Get the source location

Ask the client where their data currently lives — Azure Blob, AWS S3, GCP Cloud Storage, or an on-prem server.
2

Provide direct upload credentials

Generate temporary, scoped credentials (e.g., pre-signed URLs or a time-limited IAM role) that give the client write access to the correct ingestion path: /{customer-slug}/{file-category}/.
3

Client uploads directly

The client (or their IT team) transfers files directly from their environment to our ingestion bucket. Cloud-to-cloud transfers avoid the local machine bottleneck entirely.
4

Validate and process

Once files land in the ingestion bucket, the standard processing pipeline takes over — validation, parsing, and entity creation happen automatically.

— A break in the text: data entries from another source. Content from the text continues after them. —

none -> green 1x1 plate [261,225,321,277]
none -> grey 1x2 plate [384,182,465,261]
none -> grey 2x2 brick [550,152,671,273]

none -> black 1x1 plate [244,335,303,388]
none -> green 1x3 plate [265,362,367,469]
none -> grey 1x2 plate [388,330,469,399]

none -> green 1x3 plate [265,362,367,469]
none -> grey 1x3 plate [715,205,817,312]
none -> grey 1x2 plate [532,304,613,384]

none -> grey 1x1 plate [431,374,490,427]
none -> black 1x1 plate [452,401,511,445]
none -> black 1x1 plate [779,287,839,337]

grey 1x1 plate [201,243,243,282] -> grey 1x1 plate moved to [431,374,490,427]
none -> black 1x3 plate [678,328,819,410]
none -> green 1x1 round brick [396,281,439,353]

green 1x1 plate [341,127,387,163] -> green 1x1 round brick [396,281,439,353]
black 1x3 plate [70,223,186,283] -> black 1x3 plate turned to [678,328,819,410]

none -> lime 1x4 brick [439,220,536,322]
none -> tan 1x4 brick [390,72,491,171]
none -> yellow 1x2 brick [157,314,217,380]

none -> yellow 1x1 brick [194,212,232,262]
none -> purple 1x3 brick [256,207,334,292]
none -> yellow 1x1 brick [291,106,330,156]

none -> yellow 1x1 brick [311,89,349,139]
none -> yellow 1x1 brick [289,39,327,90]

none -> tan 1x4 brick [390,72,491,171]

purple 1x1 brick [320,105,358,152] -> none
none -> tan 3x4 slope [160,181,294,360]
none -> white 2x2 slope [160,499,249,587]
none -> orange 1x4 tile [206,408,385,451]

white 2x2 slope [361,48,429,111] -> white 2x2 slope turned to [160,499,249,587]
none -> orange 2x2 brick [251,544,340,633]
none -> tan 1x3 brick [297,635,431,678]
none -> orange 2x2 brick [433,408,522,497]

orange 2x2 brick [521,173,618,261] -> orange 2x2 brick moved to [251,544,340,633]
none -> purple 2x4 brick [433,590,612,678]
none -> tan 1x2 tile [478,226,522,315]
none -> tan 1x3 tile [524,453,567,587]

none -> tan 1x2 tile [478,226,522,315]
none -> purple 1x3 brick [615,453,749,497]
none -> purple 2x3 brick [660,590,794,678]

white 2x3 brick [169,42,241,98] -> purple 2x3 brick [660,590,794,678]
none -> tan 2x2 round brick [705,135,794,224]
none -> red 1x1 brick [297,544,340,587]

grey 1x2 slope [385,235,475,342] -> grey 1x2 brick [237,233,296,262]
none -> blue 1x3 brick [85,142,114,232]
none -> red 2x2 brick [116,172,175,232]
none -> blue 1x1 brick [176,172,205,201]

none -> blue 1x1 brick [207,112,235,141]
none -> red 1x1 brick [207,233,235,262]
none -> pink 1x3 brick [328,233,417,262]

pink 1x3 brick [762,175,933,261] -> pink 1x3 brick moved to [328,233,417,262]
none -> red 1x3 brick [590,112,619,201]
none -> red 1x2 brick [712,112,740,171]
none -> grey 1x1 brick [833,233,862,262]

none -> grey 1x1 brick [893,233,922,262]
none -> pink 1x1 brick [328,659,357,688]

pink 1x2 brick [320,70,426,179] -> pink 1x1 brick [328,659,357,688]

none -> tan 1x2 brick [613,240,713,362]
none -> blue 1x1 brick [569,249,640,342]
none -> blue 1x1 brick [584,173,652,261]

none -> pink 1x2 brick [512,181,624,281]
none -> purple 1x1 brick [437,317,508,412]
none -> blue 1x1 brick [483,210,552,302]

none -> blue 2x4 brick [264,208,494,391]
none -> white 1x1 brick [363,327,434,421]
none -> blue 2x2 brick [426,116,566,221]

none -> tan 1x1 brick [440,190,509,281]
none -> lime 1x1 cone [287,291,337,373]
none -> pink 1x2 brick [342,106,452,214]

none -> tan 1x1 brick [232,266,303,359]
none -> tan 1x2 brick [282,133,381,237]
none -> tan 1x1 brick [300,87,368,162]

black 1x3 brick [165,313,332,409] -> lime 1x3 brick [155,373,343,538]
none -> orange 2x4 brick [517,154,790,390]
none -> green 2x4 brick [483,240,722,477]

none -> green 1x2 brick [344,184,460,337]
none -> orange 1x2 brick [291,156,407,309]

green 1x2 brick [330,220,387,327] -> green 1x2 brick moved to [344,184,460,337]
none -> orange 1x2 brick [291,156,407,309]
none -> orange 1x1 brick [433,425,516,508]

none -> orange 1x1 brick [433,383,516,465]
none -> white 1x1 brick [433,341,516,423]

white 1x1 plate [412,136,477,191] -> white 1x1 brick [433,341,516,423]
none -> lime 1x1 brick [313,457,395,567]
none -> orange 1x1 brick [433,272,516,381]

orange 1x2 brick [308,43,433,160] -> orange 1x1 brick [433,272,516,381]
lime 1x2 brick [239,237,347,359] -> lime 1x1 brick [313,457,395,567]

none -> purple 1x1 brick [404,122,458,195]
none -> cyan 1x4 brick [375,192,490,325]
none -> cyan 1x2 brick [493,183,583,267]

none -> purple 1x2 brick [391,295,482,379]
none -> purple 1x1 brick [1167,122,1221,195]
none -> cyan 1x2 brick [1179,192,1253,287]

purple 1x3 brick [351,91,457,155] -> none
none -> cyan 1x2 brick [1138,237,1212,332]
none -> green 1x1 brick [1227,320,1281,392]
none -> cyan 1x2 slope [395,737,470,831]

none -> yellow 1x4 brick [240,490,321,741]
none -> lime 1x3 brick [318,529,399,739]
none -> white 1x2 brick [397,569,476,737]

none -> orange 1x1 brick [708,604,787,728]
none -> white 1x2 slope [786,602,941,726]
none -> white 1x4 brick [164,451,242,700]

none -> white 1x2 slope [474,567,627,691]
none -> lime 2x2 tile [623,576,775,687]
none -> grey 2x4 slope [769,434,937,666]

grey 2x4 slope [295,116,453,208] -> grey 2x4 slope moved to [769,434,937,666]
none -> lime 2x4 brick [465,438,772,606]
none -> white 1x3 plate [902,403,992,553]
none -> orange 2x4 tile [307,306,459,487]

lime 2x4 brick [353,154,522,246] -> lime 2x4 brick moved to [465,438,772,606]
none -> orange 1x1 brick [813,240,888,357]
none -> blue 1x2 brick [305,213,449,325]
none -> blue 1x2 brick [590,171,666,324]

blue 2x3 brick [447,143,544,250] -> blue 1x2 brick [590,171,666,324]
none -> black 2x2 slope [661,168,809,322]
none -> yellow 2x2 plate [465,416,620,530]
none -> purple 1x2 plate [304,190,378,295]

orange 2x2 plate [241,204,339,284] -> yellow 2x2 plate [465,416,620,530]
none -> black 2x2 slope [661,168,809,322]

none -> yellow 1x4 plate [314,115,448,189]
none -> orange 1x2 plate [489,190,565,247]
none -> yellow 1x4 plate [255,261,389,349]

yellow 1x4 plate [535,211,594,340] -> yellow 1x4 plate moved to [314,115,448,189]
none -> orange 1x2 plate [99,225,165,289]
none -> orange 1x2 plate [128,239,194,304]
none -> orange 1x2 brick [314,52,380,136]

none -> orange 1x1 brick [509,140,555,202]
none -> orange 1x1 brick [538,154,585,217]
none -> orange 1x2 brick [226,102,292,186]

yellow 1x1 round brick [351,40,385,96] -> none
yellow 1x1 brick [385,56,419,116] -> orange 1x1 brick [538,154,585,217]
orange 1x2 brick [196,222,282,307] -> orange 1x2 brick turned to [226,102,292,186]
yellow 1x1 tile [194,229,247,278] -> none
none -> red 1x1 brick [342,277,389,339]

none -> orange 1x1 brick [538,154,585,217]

When direct upload isn’t possible

If the client can’t upload directly (e.g., compliance restrictions, no cloud environment, or limited IT support):
ApproachWhen to use
Cloud-to-cloud transferClient has data in Azure/AWS/GCP — transfer between cloud providers server-side
Dedicated EC2 instanceData needs transformation before upload — spin up an instance in our VPC to avoid local machine bandwidth limits
Chunked SFTP uploadClient can only use SFTP — break the dataset into smaller batches and upload over multiple sessions
The key principle: data should move between servers, not through laptops. Any time a human is downloading and re-uploading gigabytes, there’s a better way.

Planning ahead

When onboarding a new client, ask about data volume early:
  • How large is the initial historical load? If it’s over a few gigabytes, plan for a direct transfer.
  • What format is the data in? Compressed archives need extraction — factor that into the approach.
  • Where does the data live today? Cloud-to-cloud is always fastest.
  • What’s the ongoing volume? If regular uploads will be large, set up a repeatable pipeline rather than a one-off process.